Single by Bananarama

from the album Ultra Violet
- Released: 21 August 1995
- Genre: Eurodance; hi-NRG;
- Length: 4:01
- Label: Avex Trax
- Songwriters: Sara Dallin; Keren Woodward; Gary Miller;
- Producer: Gary Miller

Bananarama singles chronology
| "More, More, More" (1993) | "Every Shade of Blue" (1995) | "Take Me to Your Heart" (1995) |

Music video
- "Every Shade of Blue" on YouTube

= Every Shade of Blue =

"Every Shade of Blue" is a song by the English musical duo Bananarama, from their seventh album, Ultra Violet (1995). After appearing as a B-side in the promotional single "I Found Love", the song was officially released as lead single on 21 August 1995, by Avex Trax, only in Australia, Japan and dance radio station in US. Bananarama did not have a major-label contract at the time. The song is written by Sara Dallin and Keren Woodward of Bananarama with its producer, Gary Miller. The accompanying music video was directed by Roland Mouret.

==Background==
The sentiments and sound of the song are melancholic and diverge from the upbeat nature of the majority of their hits. "Every Shade of Blue" reached number 124 in Australia and number 41 on Billboards Hot Dance Singles Sales chart in the United States.

In 2010, Bananarama re-recorded the song. This new version appeared on the B-side of the group's single "Love Don't Live Here".

==Critical reception==
Larry Flick from Billboard magazine wrote that the song is "standard Euro-NRG fare that benefits from producer Gary Miller's ability to balance solid song arrangements with spine-crawling dance rhythms." He also added the track as a "vibrant single". Dave Sholin from the Gavin Report commented that Bananarama is now a twosome, and on the strength of this "slice of rhythmic pop, they stand a good chance of scoring their first success in this decade."

# DATA PROVIDED
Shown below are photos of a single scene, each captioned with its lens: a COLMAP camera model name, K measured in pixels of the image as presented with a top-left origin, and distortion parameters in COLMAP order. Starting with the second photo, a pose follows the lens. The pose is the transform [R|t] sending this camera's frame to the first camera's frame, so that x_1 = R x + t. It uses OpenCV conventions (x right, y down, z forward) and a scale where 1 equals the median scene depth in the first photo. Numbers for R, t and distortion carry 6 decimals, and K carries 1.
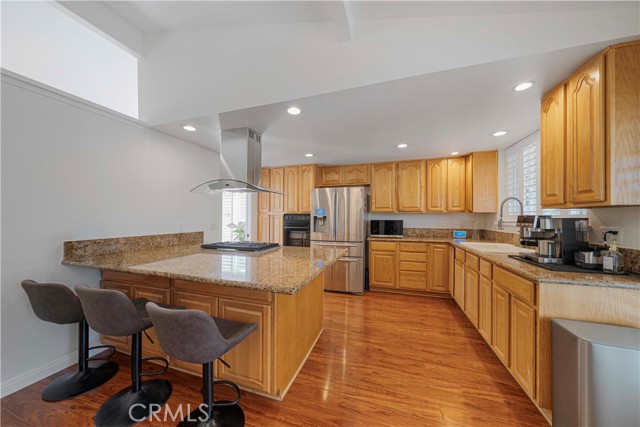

# PROMPT 1
Name every songwriter credited on "Every Shade of Blue" in the article about the song.
# PROMPT 2
According to the article on "Every Shade of Blue," who directed the song's music video?
# PROMPT 3
Carry the article on "Every Shade of Blue" forward from its final sentence.

# EXPECTED ANSWER 1
Sara Dallin, Keren Woodward and Gary Miller.

# EXPECTED ANSWER 2
Roland Mouret.

# EXPECTED ANSWER 3
==Music video==
The music video was directed by fashion designer Roland Mouret and features footage of the two girls singing the song while sitting on the floor. These shots are interspersed with brief images of three young men who either pose for the camera or play with a soccer ball.

==Track listings==
- German CD single
1. "Every Shade of Blue" (radio version) – 4:11
2. "Every Shade of Blue" (Mix 1 Vox Hi) – 5:36 ( "Euromix" & "A La Mode Mix")
3. "Every Shade of Blue" (Lenny Bertoldo radio mix) – 4:00
4. "Every Shade of Blue" (12" Fab Four mix for Cleveland City) – 6:25
5. "Every Shade of Blue" (Armand van Helden's Ruffneck mix) – 8:02

- US 12-inch single
6. "Every Shade of Blue" (X-tended club mix) – 6:05
7. "Every Shade of Blue" (Armand van Helden's Ruffneck mix) – 8:02
8. "Every Shade of Blue" (12" Fab Four mix for Cleveland City) – 6:25
9. "Every Shade of Blue" (Mix 1 Vox Hi) – 5:36 (a.k.a. "Euromix" & "A La Mode Mix")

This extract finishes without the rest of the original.